Venoscope Transilluminator Recall, which occurred because a MedSun site reported that a neonate was burned by the device. Additionally, the site also tested several other transilluminators and found that the temperatures varied. MedSun has established a team to evaluate the issue, which will include conducting bench testing on various manufacturers’ transillumination devices to determine temperature outputs as well as visual light emissions. Depending on the findings, future regulatory action may be taken.
•Human Factors Workgroup
A Center-Wide team has been established to evaluate and implement strategies to ensure the use of Human Factor principles throughout the Total Lifecycle of Medical Devices.

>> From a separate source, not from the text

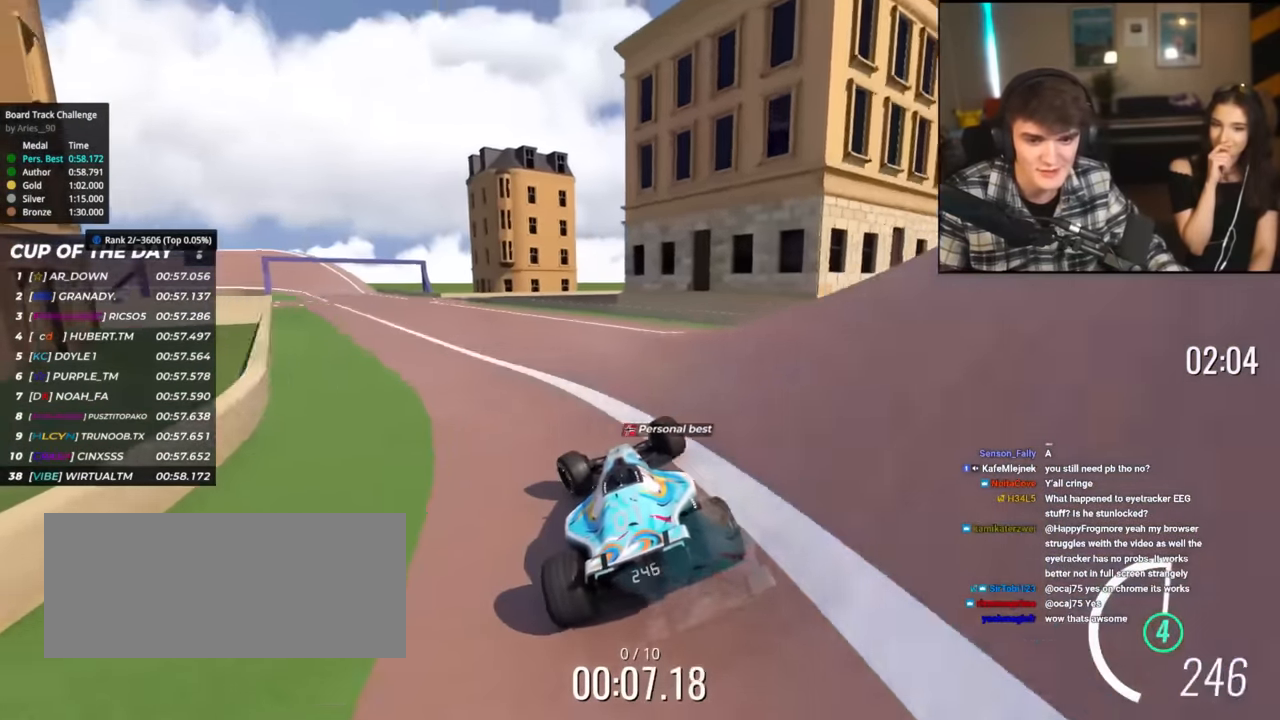
{"keys": ["up"], "events": [[284, "left", "up"]]}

•Enteral Feeding Connector (Luer Lock)
The Luer Lock group at the FDA is interested in evaluating the types of connectors used for enteral feeding, including those used in conjunction with nasogastric tubes, gastrostomy tubes, and jejunostomy tubes. Email invitations were sent to 150 Lead Representatives at MedSun hospital sites on July 12, 2006. The majority were completed via a secure web-based survey site managed by SSS. Follow up calls and emails were sent to stimulate more responses. This survey was completed in October 2006.
Interviews & Site Visits
•PRISMA Continuous Renal Replacement Device:
MedSun hospitals helped FDA determine the impact and results of the intermediate actions taken by GAMBRO to address problems with its devices until software changes could be developed. GAMBRO developed additional user training and red stickers to be placed on the devices reminding users not to press the ‘continue’ button after an alarm occurs unless the reason for the alarm had been identified and resolved. A total of six interviews were held with MedSun sites, which indicated that GAMBRO had fulfilled the intermediate steps. Additionally, several MedSun sites in the DC area permitted an FDA analyst to observe the device. GAMBRO is installing the newly developed software into customers’ devices. Please continue to report any problems with this device, so FDA may monitor the effectiveness of the software changes.
•BAXTER Colleague Volumetric Pumps:
Four MedSun sites were contacted to discuss the impact of potential actions and implications of future steps with regard to reported problems with the Baxter Colleague pumps and the Baxter Syndeo PCA Syringe pumps. The information was very helpful in determining the least burdensome regulatory approach.
Safety Tips & Articles
•"Pneumatic Tourniquet and Tourniquet Systems."
•"Systems Failures” (displayed in a Swiss Cheese Model, based on a sequence of events, resulting in patient harm with a diagnostic laboratory device).
•"Preventing PICC fractures."
•"Cables and Electrodes Can Burn Patients During MRI."
•"External Defibrillators Fail to Shock: Means for helping to prevent defibrillator cable and connector malfunctions."
Site Visits to MedSun Hospitals:
•Implantable Pain Pump Demonstration
•Venoscope Transilluminator Demonstration
•HeartNet Interviews and Observations of EP Labs
•Radiology/CT site visit
•Radiology site visit and Operating Room Table Demonstration
•Demonstration of robot-assisted surgical device.
•Observation and discussion of extracorporeal membrane oxygenator equipment in clinical use.
•Observation and discussion about wireless infusion therapy device systems.